The report also exposes how long it often takes Georgia Tech to complete investigations into internal ethics complaints. The Atlanta Journal-Constitution reported in September that Georgia Tech took an average of 102 days last year to investigate complaints, the second-longest time of any college or university in the University System, according to a state Board of Regents report.
In this case, officials said part of the delay stemmed from a communication gap between institute officials investigating different aspects of the complaint.

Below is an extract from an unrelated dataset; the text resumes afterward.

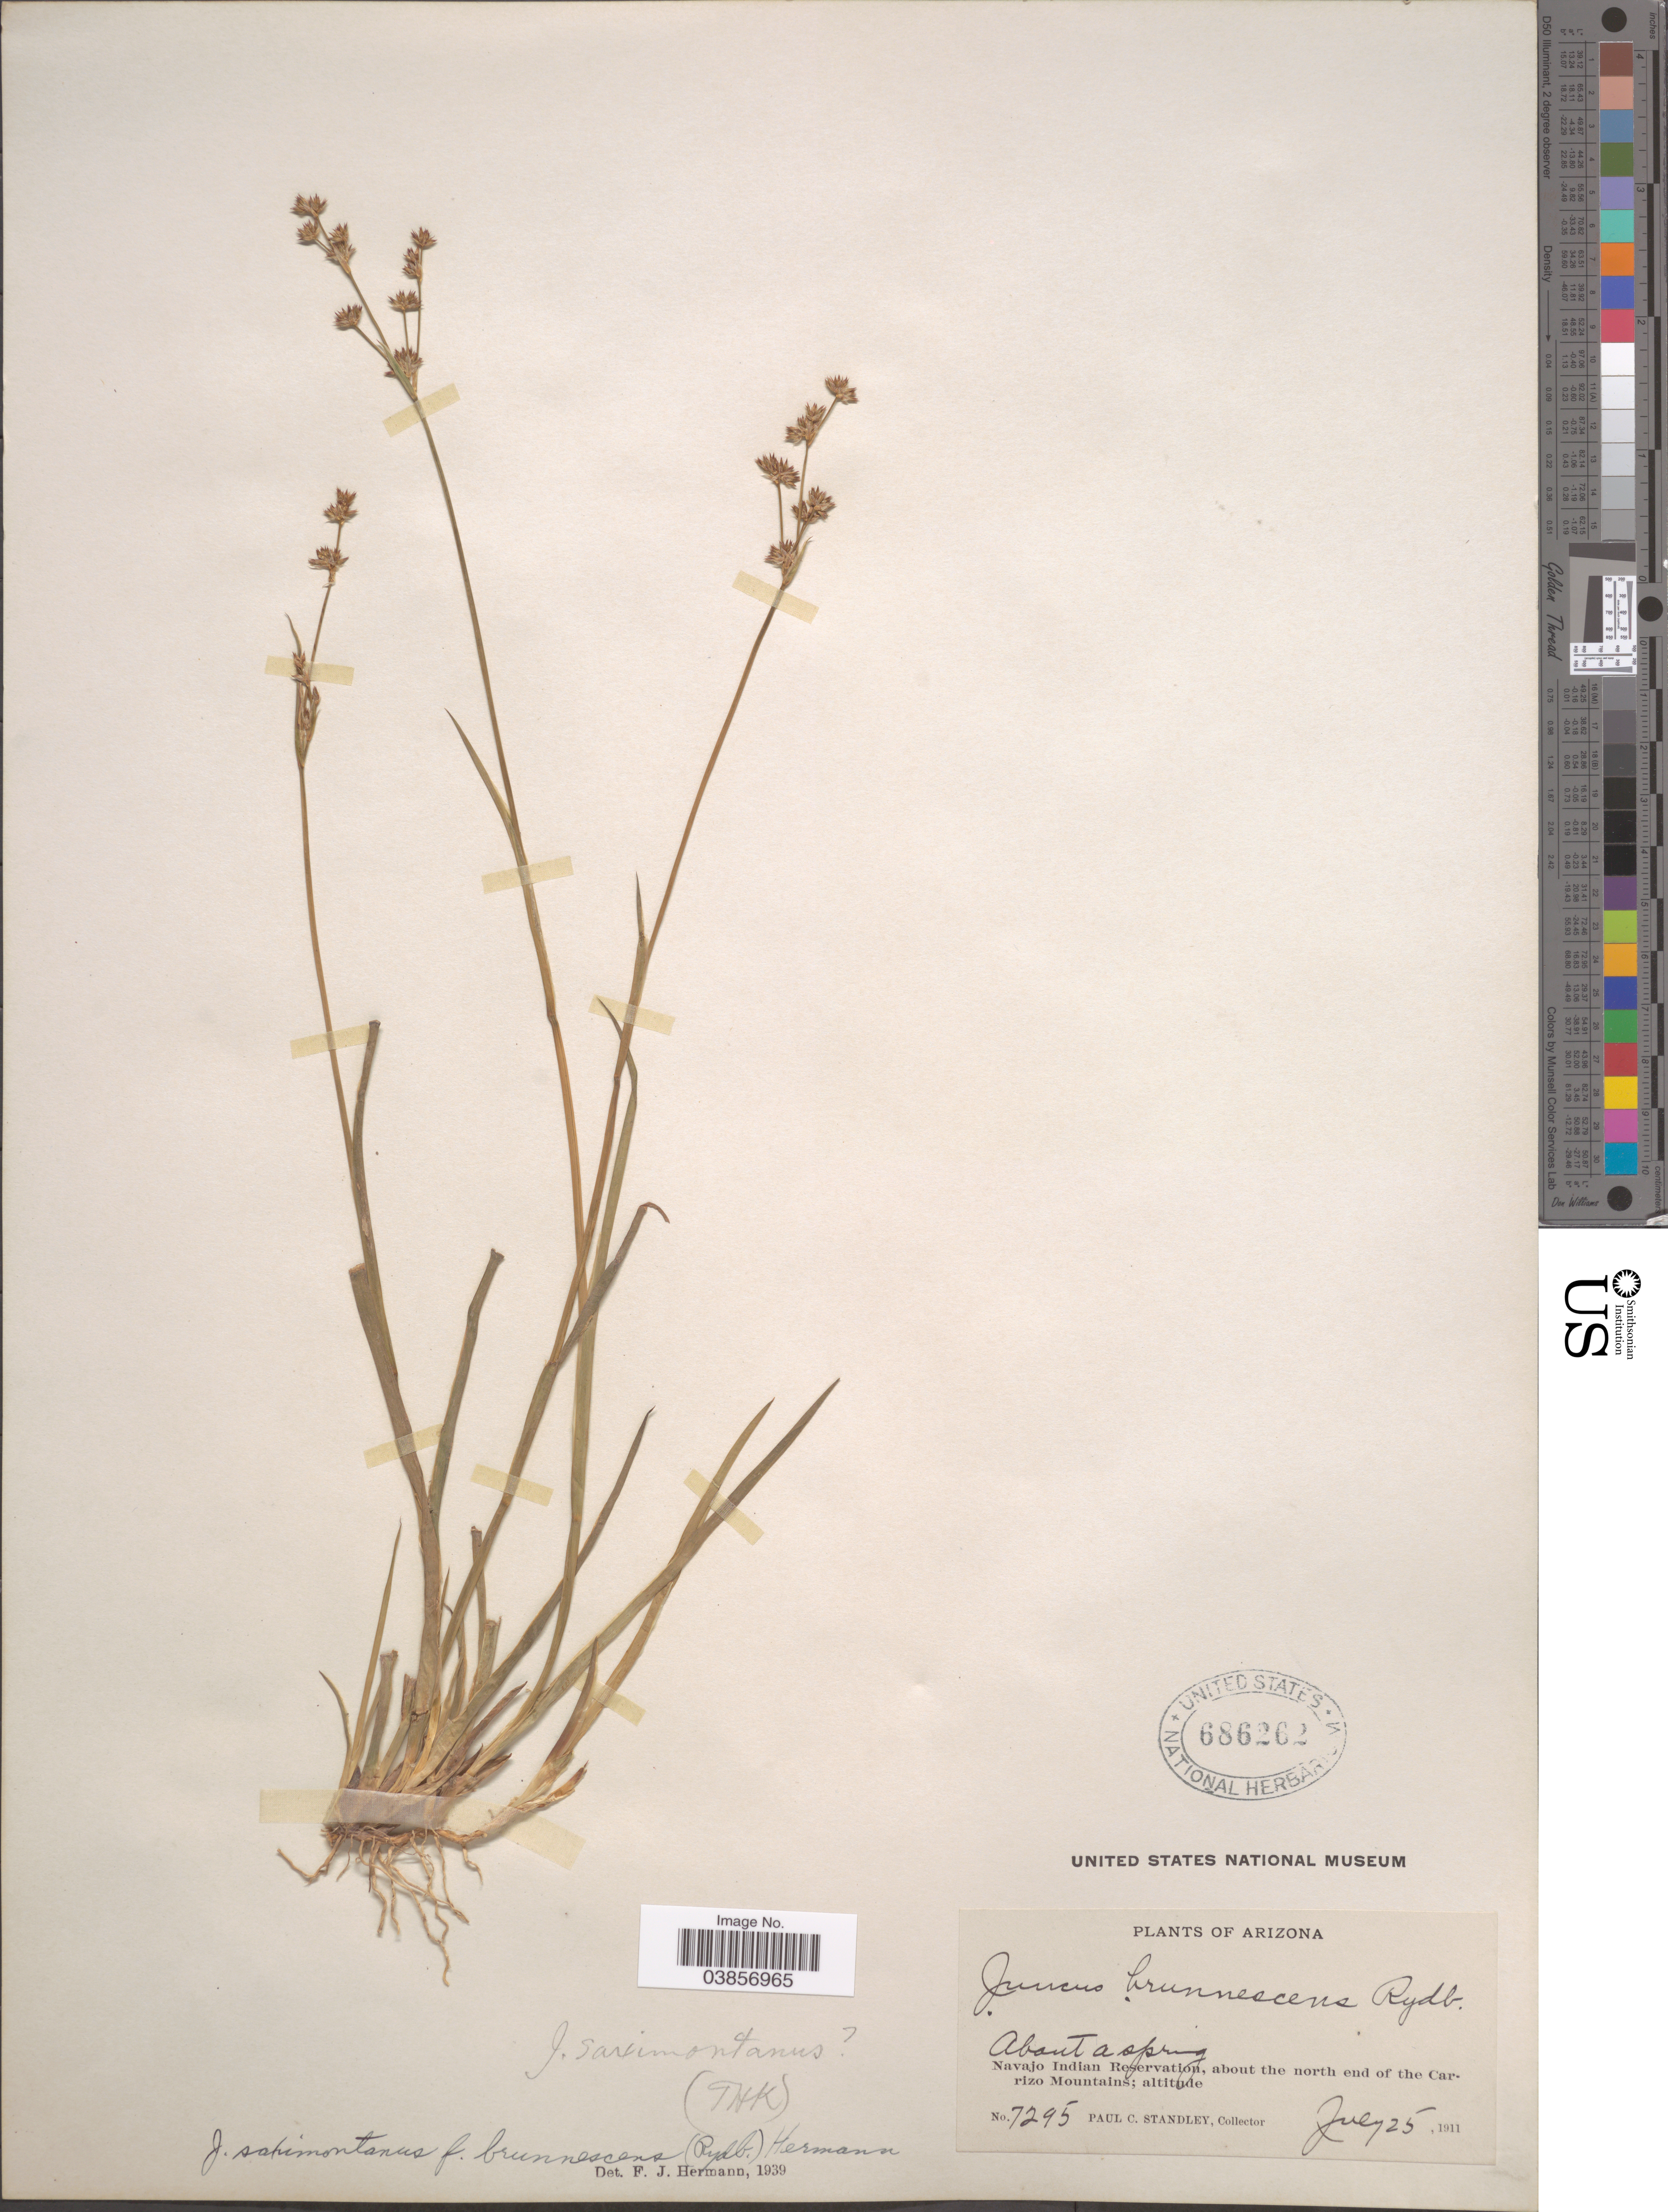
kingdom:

“The miscommunication and siloed processes between the GT units played a significant role in the extension of this investigation. Ultimately, the passage of time combined with the failure to address the underlying issues as originally raised escalated conflict within (the lab),” the report said.
The report said Gostin had a supervisory role in FalconView, a mapping system the institute created for the U.S. Department of Defense. Her husband wasn’t part of a FalconView project, and the two had email discussions in July 2017, sometimes with others, about how he could get involved. One worker declined to include Marshall, and the worker said he was removed from the project. Marshall was included in it at the end of the month.
The couple married in early 2017, University System officials said. The report did not say and officials couldn’t recall when they started working together.
Georgia Tech has been innudated with ethics complaints in the last four months, 140 of them, Peterson said Tuesday.
The University System has taken the lead role in some longstanding investigations, such as this one. Investigators said Wednesday they’re now focusing on employee claims of financial waste in this case.
University System and Georgia Tech officials now meet weekly to review complaints. University System spokesman Lance Wallace said Wednesday the extra help and demand by Peterson and others has sped up some investigations. The average time to close a case since July is now 53 days.
“It’s going to take some time to address these concerns, but it is happening,” Wallace said.